The Lower Manhattan Cultural Council, a nonprofit arts and culture organization that sponsors art events and supports artists through grants and advocacy, ushered in Sam Miller as its new president on July 7.

As L.M.C.C. president, Miller aims to work with various partner groups to strengthen the organization’s already rich cultural programs that offer broad-ranging support of the arts. “I’m talking with other Downtown partners about additional spaces that would allow us to improve both our residency and public programming,” he said.

Among the partners of the L.M.C.C. are real estate owners who provide workspace and international residencies to artists in various fields; city and state cultural councils that assist in administering grants in the arts; and organizations like Fractured Atlas, which offers affordable health insurance to artists, and Creative Capital, which holds training workshops in how to sustain artistic careers.

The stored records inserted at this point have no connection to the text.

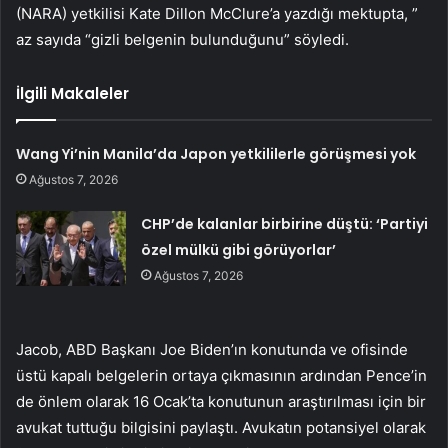
(NARA) yetkilisi Kate Dillon McClure’a yazdığı mektupta, ”
az sayıda “gizli belgenin bulunduğunu” söyledi.
İlgili Makaleler
Wang Yi’nin Manila’da Japon yetkililerle görüşmesi yok
Ağustos 7, 2026
CHP’de kalanlar birbirine düştü: ‘Partiyi
özel mülkü gibi görüyorlar’
Ağustos 7, 2026
Jacob, ABD Başkanı Joe Biden’ın konutunda ve ofisinde
üstü kapalı belgelerin ortaya çıkmasının ardından Pence’in
de önlem olarak 16 Ocak’ta konutunun araştırılması için bir
avukat tuttuğu bilgisini paylaştı. Avukatın potansiyel olarak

“I hope to develop a strategic vision for L.M.C.C. that will make us really a catalytic partner with key stakeholders in the community in the years ahead,” Miller said. “There’s a tremendous demand and appetite for our grants and professional development programs. I’d like to work with our current and new partners in continuing to meet that need.”

Miller follows in his parents’ footsteps. His mother was the founding member and manager of the Trinity Repertory Company in Providence, Rhode Island, and his father became managing director of the company soon thereafter. Miller acted in some theatrical productions as a boy and later worked behind the scenes for his parents at the theater.

After graduating from Wesleyan with a theater major, Miller dove into arts management, working as a manager of C.E.T.A., a ballet company in Arizona. He has stuck with arts leadership and advocacy ever since.

“Exposure to the arts has been a transformative experience that is essential to the way I live my life,” he said.

Miller soon became an innovator and master of his field. He directed the Jacob’s Pillow Dance Festival in Becket, Massachusetts, transforming it from a summer program into an international year-round dance center. He was the executive director of the New England Foundation for the Arts for ten years, spearheading new programs such as the National Dance Project, the Creative Economy Initiative and the Favorite Poem Project.

Miller then served as president of Leveraging Investments in Creativity, where he led the way in raising funds and improving artists’ living and working space in communities around the country.

In 2009 he founded the O.A.M. Company, an arts consulting and producing organization, where he worked with the Andrew W. Mellon Foundation on dance and theater program strategies.

Miller stays loyal to his alma mater. He recently helped create a new graduate program at Wesleyan, the Institute for Curatorial Practice in Performance, for those who want to learn the ropes of art curating and artist advocacy in a school setting.

“In my research and work in the field, I discovered that there is no advanced training for development of curatorial practices as they could be applied in the performing arts,” he said. “There’s a real need for an informed, creative group of individuals who work with artists to get their work to the public.”

L.M.C.C.’s Board Chair, Cherrie Nanninga, deems Miller well equipped to handle the job.

“Sam Miller has a wealth of experience working with artists and arts organizations, and in leveraging the arts to support the broader community,” said Nanninga in a statement. “We look forward to working with him as he leads L.M.C.C. in its next phase of growth, building on an already stellar record of presenting, supporting and advocating for arts and culture.”